|The strong U.S.-India relationship has deep support from both Republicans and Democrats.|
WITH THE U.S. 2008 presidential campaign in full swing, nearly 20 Republican and Democratic contenders (and possibly more to join soon) are already crisscrossing the country and outlining their policy positions and platforms. This frenzy of campaigning even seems early for most Americans, but for those abroad — in India and elsewhere — it is worth asking: how does this matter to us?
All American presidential elections are consequential, but the next one seems more so. For the first time in over 50 years, no incumbent President or Vice President is in the race, making this a truly open contest to be the first post-Bush, post-9/11 President. The next President — whether Republican or Democrat — will have an opportunity to assess the successes and failures of the Bush years, and then change course accordingly.
It is fair to expect that after 2009, the world will witness a major readjustment of American foreign policy across many issues.

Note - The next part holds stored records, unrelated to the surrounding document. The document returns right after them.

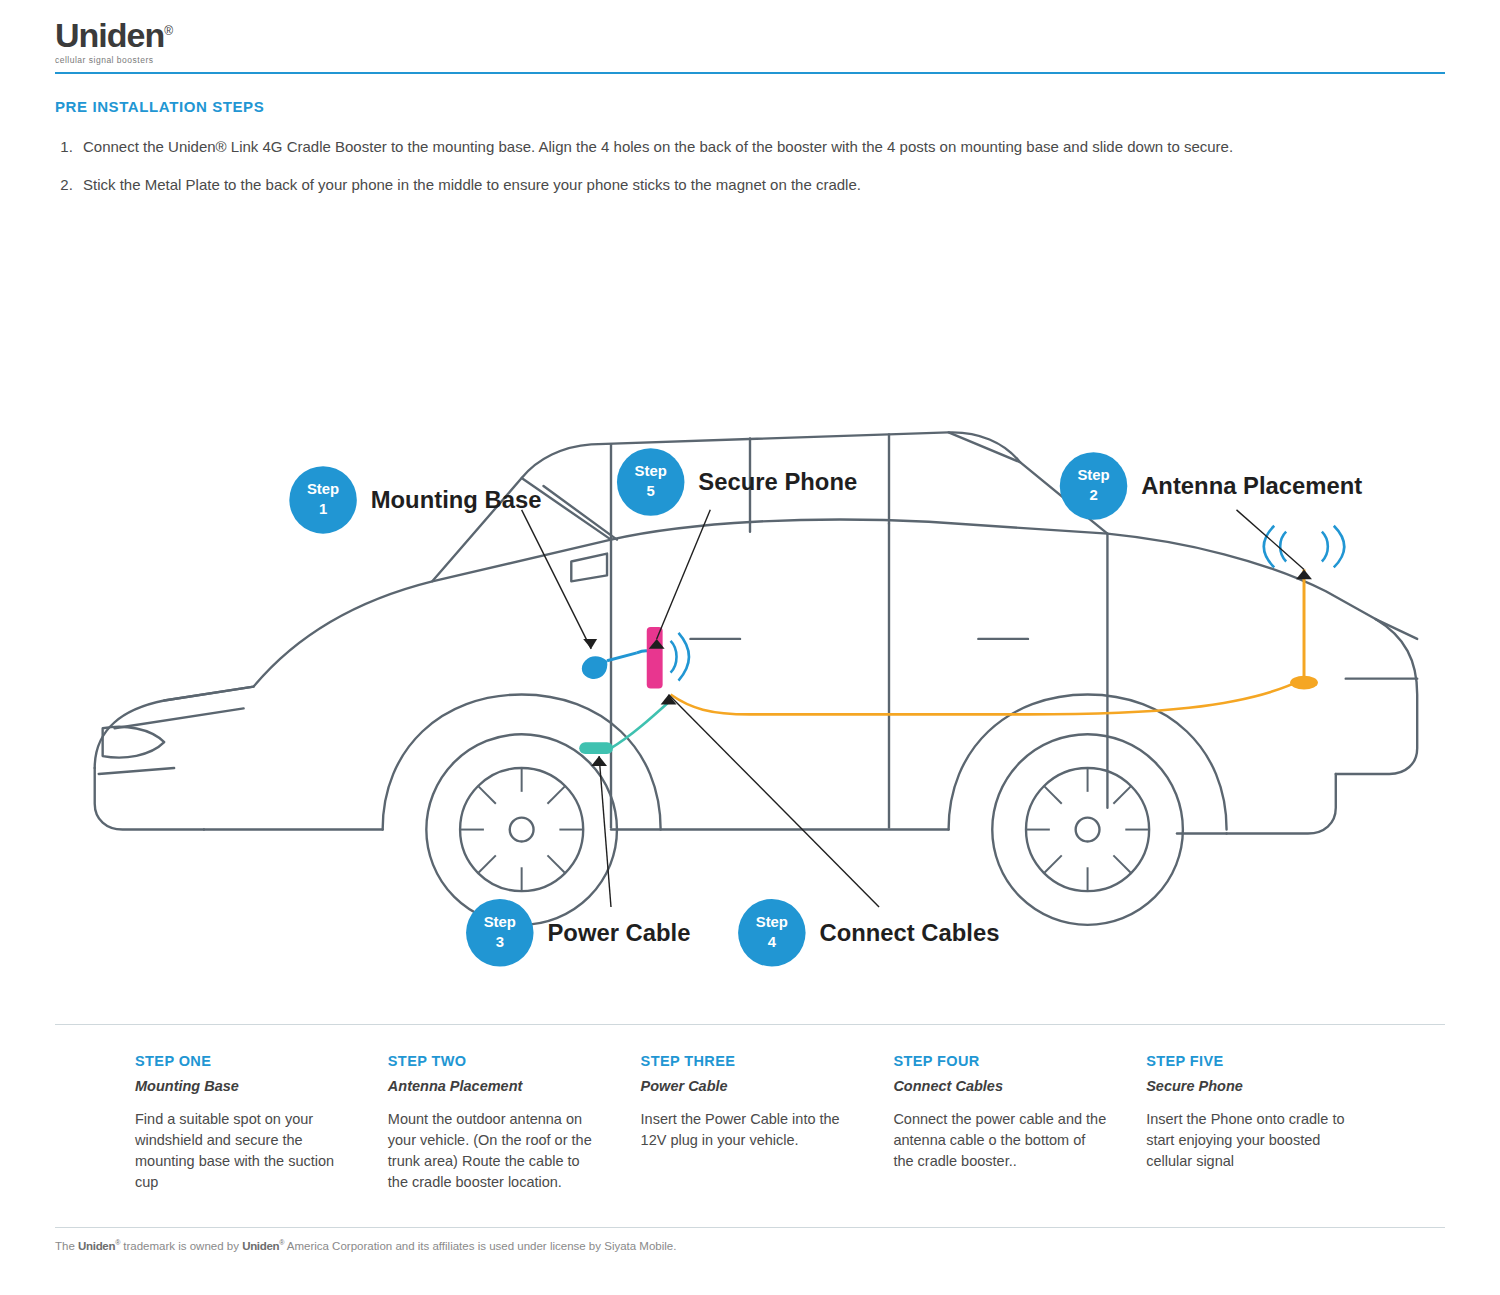Uniden®
cellular signal boosters
Pre Installation Steps
Connect the Uniden® Link 4G Cradle Booster to the mounting base. Align the 4 holes on the back of the booster with the 4 posts on mounting base and slide down to secure.
Stick the Metal Plate to the back of your phone in the middle to ensure your phone sticks to the magnet on the cradle.
Installation diagram showing a car with five labelled steps Side view line drawing of a sedan. Callouts point to the mounting base and cradle on the windshield, the antenna on the rear of the roof, the power cable running to the 12 volt plug, the cable connections at the bottom of the cradle, and the phone secured on the cradle. Step 1 Mounting Base Step 5 Secure Phone Step 2 Antenna Placement Step 3 Power Cable Step 4 Connect Cables
Step One
Mounting Base
Find a suitable spot on your windshield and secure the mounting base with the suction cup
Step Two
Antenna Placement
Mount the outdoor antenna on your vehicle. (On the roof or the trunk area) Route the cable to the cradle booster location.
Step Three
Power Cable
Insert the Power Cable into the 12V plug in your vehicle.
Step Four
Connect Cables
Connect the power cable and the antenna cable o the bottom of the cradle booster..
Step Five
Secure Phone
Insert the Phone onto cradle to start enjoying your boosted cellular signal
The Uniden® trademark is owned by Uniden® America Corporation and its affiliates is used under license by Siyata Mobile.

Every new administration spends its first few years dealing with the difficult inheritance of its predecessor, and Mr. Bush's successor will have his or her hands full — from winding down the disastrous Iraq war to reversing the animosity toward the U.S. around the world. Most analysts concede that when it comes to America's place in the world, Mr. Bush's successor will face the most difficult circumstances in U.S. history. That's why it's so significant that one of the good news stories a new U.S. administration will inherit is a relationship with India that is stronger than ever before.
For this reason, the U.S.' relationship with India will not be a major issue in the 2008 campaign. So far, the subject has hardly been mentioned at all. But it's fair to ask: what would a change in administration, especially to a Democratic one, mean for India? There are some who believe that because of Democratic concerns about nuclear proliferation (the former U.S. Ambassador, Robert Blackwill, derides them as nonproliferation "ayatollahs") and trade issues, a Democratic victory in November 2008 would somehow be bad for India or set our relationship back.
There is always a temptation for a new President to make his mark by doing the opposite of his predecessor. George W. Bush did this with his "ABC" — anything but Clinton — attitude after he took office, and the next Democrat in the White House will have plenty of incentive to return the favour. But importantly, the U.S. relationship with India was an exception to this in 2001, and there are powerful reasons to expect the same in 2009.
Importantly, the strong U.S.-India relationship has deep support from both Republicans and Democrats. While many Bush officials like to herald their work as opening a new era in U.S.-India relations, most Democrats see the past seven years as a continuation of the course set by President Bill Clinton in the late 1990s. To be sure, steps such as the nuclear deal are historic breakthroughs, and these have strong support from most Democrats — especially the dominant presidential contenders. The fact is that the strong U.S.-India relationship is one of the great bipartisan achievements since the end of the Cold War. At a moment where American politics is so soured by partisanship, that's no small feat.
While trade issues remain a point of anxiety for many Democratic constituents and politicians — and the campaign might produce some heated rhetoric — there is broad recognition of how important the economic relationship with India is. The Democratic presidential contenders recognise that outsourcing is a fact of the global economy, and instead of talking about ending trade or building economic walls with India, they talk about ensuring that the government does more to help those who suffer most. In fact, one could argue that because of their credibility with labour unions and working Americans, Democrats are better positioned to put U.S,-India trade relations on a solid footing.
Democrats have also raised concerns about the deep problems of India's neighbour, Pakistan. The Bush administration has pursued unprecedented cooperation with Islamabad — showering Musharraf with $10 billion in aid since 2002 — in exchange for cooperation in fighting terrorism. Yet most Democrats believe such cooperation has been too episodic, and that the peace deals Islamabad recently signed with pro-Taliban elders in western Pakistan have amounted to a failed policy and a Musharraf retreat. Democrats are concerned over negative trend lines in Pakistan — the lack of democracy, rising anti-Americanism, and deep social tensions. And they are alarmed that the vast majority of U.S. assistance money to Pakistan's military is going to weapons that are more appropriate for confrontation with India than rooting out Al-Qaeda. A new administration would reassess this policy and look for ways to fix it.
But most important, Democratic presidential contenders (and those who would staff their administrations) realise that in a world where the U.S. has far fewer friends and seems more isolated than ever before, the U.S.-Indian partnership can be a foundation for greater American engagement in Asia and beyond.
They believe in working to give India the place of leadership it deserves as the world's largest democracy — whether by including it on the U.N. Security Council, or as a founding member of a new "Alliance of Democracies."
In short, no serious Democrat is talking about undoing the great work the past two Presidents have done to strengthen U.S.-Indian relations. If anything, they are planning for a more ambitious agenda. So as one of the most interesting American presidential elections unfolds, America's friends in India should watch with close interest — and with the confidence in our strong partnership.
(Derek Chollet is a senior fellow at The Center for a New American Security and served in the State Department during the Clinton Administration.)